The State of Android
Jean-Baptiste Queru had this to say upon the release of the Froyo code into the Android Open Source Project (the "dump" of Froyo, making it available to modders, coders, reviewers, bug hunters, etc.):
In order to make it easier for device manufacturers and custom system builders to use Froyo, we’ve restructured our source tree to better separate closed-source modules from open-source ones. [...] We’ve also incorporated into the core platform all the configuration files necessary to build the source code of Android Open-Source Project on its own. You can now build and boot a fully open-source system image out of the box, for the emulator, as well as for Dream (ADP1), Sapphire (ADP2), and Passion (Nexus One).
Very interesting. That's a big portion of the Android phone market that's going to be upgradable to Froyo very easily. Google are paying attention to fragmentation. But here's a rundown anyway:
The Good Stuff
- Have a Droid, Dream (G1), or Magic (G2)? Don't wait for CM6, upgrade now. It may not be OTA, but it's worth it, and it's easy to install.
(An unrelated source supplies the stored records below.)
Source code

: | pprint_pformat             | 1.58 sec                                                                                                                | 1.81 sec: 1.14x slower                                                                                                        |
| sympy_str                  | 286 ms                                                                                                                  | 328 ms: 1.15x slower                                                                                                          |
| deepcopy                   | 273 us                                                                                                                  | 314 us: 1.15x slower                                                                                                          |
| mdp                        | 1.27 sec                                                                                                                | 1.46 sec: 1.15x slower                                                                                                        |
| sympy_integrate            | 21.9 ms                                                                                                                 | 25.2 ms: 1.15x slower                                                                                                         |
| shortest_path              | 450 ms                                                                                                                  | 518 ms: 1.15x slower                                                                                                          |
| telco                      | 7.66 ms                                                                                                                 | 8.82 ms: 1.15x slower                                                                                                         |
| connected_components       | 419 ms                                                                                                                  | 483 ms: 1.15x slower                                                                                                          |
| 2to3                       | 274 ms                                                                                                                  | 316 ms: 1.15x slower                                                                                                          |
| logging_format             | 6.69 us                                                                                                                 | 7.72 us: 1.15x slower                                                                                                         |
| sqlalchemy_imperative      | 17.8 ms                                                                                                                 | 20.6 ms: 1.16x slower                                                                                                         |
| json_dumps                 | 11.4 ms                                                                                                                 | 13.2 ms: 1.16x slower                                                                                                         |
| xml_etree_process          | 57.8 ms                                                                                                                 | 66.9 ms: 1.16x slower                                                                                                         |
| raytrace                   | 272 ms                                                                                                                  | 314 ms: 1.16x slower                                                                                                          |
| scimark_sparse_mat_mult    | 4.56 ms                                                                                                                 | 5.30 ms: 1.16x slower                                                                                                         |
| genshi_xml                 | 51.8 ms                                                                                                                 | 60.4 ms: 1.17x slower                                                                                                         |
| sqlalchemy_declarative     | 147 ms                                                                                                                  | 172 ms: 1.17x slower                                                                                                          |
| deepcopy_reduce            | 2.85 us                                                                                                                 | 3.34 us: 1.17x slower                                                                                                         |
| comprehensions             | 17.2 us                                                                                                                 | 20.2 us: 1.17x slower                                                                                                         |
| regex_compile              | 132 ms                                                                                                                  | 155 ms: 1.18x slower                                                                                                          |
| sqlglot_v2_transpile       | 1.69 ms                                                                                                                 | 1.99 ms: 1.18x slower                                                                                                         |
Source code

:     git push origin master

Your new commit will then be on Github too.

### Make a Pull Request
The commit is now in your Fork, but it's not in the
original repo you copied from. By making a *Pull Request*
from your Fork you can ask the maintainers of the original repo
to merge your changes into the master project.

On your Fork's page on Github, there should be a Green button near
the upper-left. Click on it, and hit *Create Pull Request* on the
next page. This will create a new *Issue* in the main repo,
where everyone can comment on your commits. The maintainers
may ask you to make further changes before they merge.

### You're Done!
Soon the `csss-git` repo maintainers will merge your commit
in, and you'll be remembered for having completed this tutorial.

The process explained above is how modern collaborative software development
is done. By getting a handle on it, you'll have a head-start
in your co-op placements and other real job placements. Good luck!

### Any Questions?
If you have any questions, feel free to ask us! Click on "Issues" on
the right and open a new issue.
- Have a Slide, or Hero? CM6 is just around the corner: it looks to be a pretty snappy release. Follow @koush for updates.
- Have a Desire or Evo? Get CM6 if you want, but your OTA should be arriving shortly (or a few days ago :-).
The bad Stuff
- Have a XPERIA™ X10(lulz)? Just wait; the modders should catch up with you in a bit. Alternatively, you've only got the rest of the year to wait until you get 2.1. No word on what's after that, though. You better hope these latest configuration changes Google have done make it easy for Sony. Otherwise you'll end up like...
- Telecom's new Android phone: the LG GW620f. Well, you're screwed. 1.5 or 1.6 for you, and no upgrade in the forseeable future. No eclair, no froyo, no gingerbread. No WebM, no native Exchange support (instead supported by potentially crappy third-party app), no Google Navigation, no Swype, no ADW launcher, no multiple Google profiles, no Twitter and Facebook contact syncing, no Google Apps support, etc. And you'll miss out on this:
On the performance front in particular, we have seen realistic improvements of 2x to 5x for CPU-bound code, compared to the previous version of the Dalvik VM. This is equivalent to about 4x to 10x faster than a more traditional interpreter implementation. (Dan Bornstein)
Really: if you want to get a reasonable Android experience, buy a phone with an unlocked bootloader and a recent version of the OS. The improvement from 1.5 to 2.2 is huge.
Ultimately, I think, consumers will just have to factor this into their decision of which brand they purchase. HTC has generally very upgradable phones: it treats Android well. Google marked phones (Dream, Sapphire, Nexus) do also. Others vary. Buy accordingly.